> **Consignes**:
**1)** Les affirmations suivantes concordent-elles avec le texte sur ces expériences ? Pour chacune, répondez par oui ou par non et citez les mots décisifs du texte. (a) Ces expériences peuvent servir de preuves scientifiques. (b) Elles peuvent susciter un changement positif chez ceux qui les vivent. (c) La foi dépend de ces expériences.
**2)** Poursuivez le texte sur ces expériences à la suite de sa dernière phrase.

> **Texte**:

>>>>

Eh bien, les expériences de ce genre-là, d’un côté, sont souvent en contradiction par elles-mêmes, comme les songes que l’on fait la nuit: ils sont bien réels en tant que songes, mais il nous est pratiquement impossible de leur donner une cohérence intime. Ces expériences ne peuvent donc rien apporter d’objectif autour l’existence de Dieu, de l’âme ou de l’“au de là”. En aucun cas on peut les traiter comme des preuves scientifiques, ou des argumentations théologiques, comme appui des vérités ultimes (mort, jugement, enfer, paradis), même si elles sont rapportées par des personnes équilibrées et dignes de foi.
D’un autre côté, ces expériences font partie d’un vécu personnel très important, elles ont une grande valeur humaine, elles constituent un témoignage sincère, à respecter et à considérer. Elles peuvent même être en mesure de susciter un véritable changement positif pour les jours qui restent à vivre: plus d’empathie, plus d’amour envers les autres. Nous devons donc dire “merci” aux personnes qui ont le courage de les raconter. Mais la conversion et la foi ne dépendent pas de cela. Pour un chrétien, la meilleure voie se cache dans la prière et dans l’attente liturgique du retour du Christ.

<<<<

> **Matériel fourni**:

>>>>

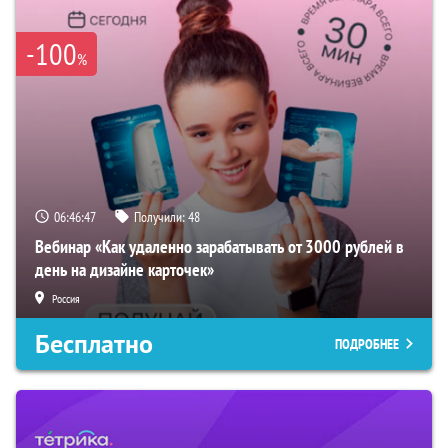
-100
%
06:46:46
Получили:
48
Вебинар «Как удаленно зарабатывать от 3000 рублей в
день на дизайне карточек»
Россия
Бесплатно
ПОДРОБНЕЕ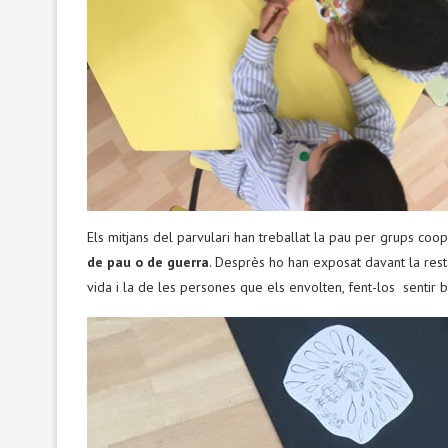
Els mitjans del parvulari han treballat la pau per grups coo
de pau o de guerra
. Desprès ho han exposat davant la rest
vida i la de les persones que els envolten, fent-los sentir b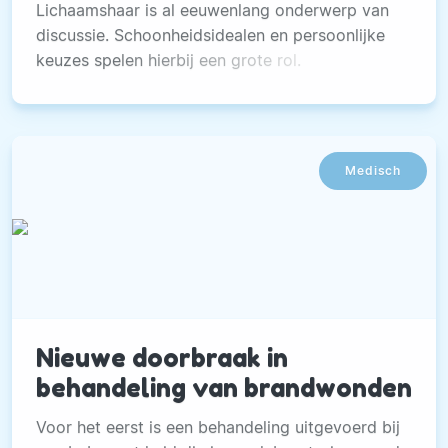
Lichaamshaar is al eeuwenlang onderwerp van
discussie. Schoonheidsidealen en persoonlijke
keuzes spelen hierbij een grote rol.
Medisch
Nieuwe doorbraak in
behandeling van brandwonden
Voor het eerst is een behandeling uitgevoerd bij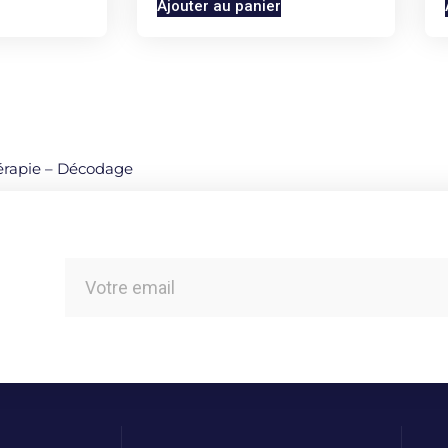
Ajouter au panier
érapie – Décodage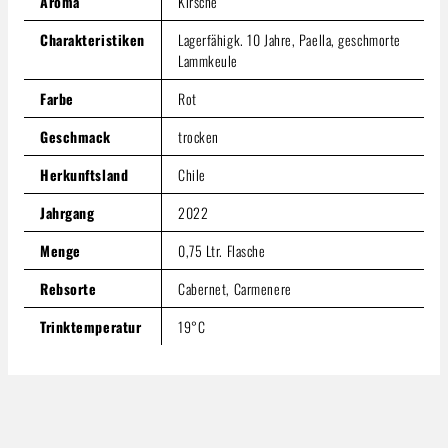
Aroma
Kirsche
Charakteristiken
Lagerfähigk. 10 Jahre, Paella, geschmorte
Lammkeule
Farbe
Rot
Geschmack
trocken
Herkunftsland
Chile
Jahrgang
2022
Menge
0,75 Ltr. Flasche
Rebsorte
Cabernet, Carmenere
Trinktemperatur
19°C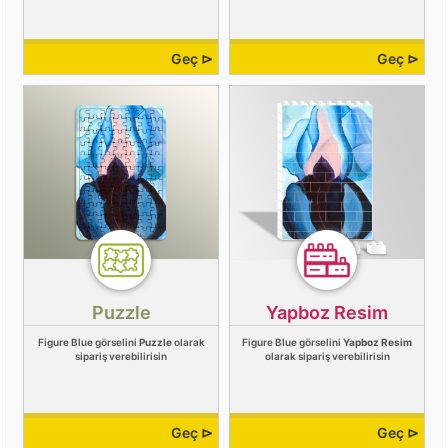
Geç ⊳
Geç ⊳
Puzzle
Yapboz Resim
Figure Blue görselini
Puzzle
olarak
Figure Blue görselini
Yapboz Resim
sipariş verebilirisin
olarak sipariş verebilirisin
Geç ⊳
Geç ⊳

<<<<

> **Réponses**:
**1)**
(a) Non : « En aucun cas on peut les traiter comme des preuves scientifiques »
(b) Oui : « Elles peuvent même être en mesure de susciter un véritable changement positif pour les jours qui restent à vivre »
(c) Non : « Mais la conversion et la foi ne dépendent pas de cela. »

**2)**
Après tout - pourquoi pas? - ce pourrait bien être le nerf optique. On pourrait même mesurer l’intensité de ce spasme et lui attribuer une grandeur, une statistique, mais il nous est aussi facile d’affirmer qu’un constat scientifique n’enlève rien à la valeur humaine de l’expérience. Bien au contraire, la science la rend d’autant plus significative: cela veut dire que la chimie et la matière organique également participerait à l’événement humain? Et mourir, n’est pas naître une deuxième fois? Dernièrement, ce sont les neurobiologistes qui ont pris le relais sur les grandes questions du psychisme humain, mais il n’y a rien à craindre: la science nous donne toujours plus d’arguments en faveur de la spiritualité de l’être humain, au fur et à mesure que les connaissances augmentent.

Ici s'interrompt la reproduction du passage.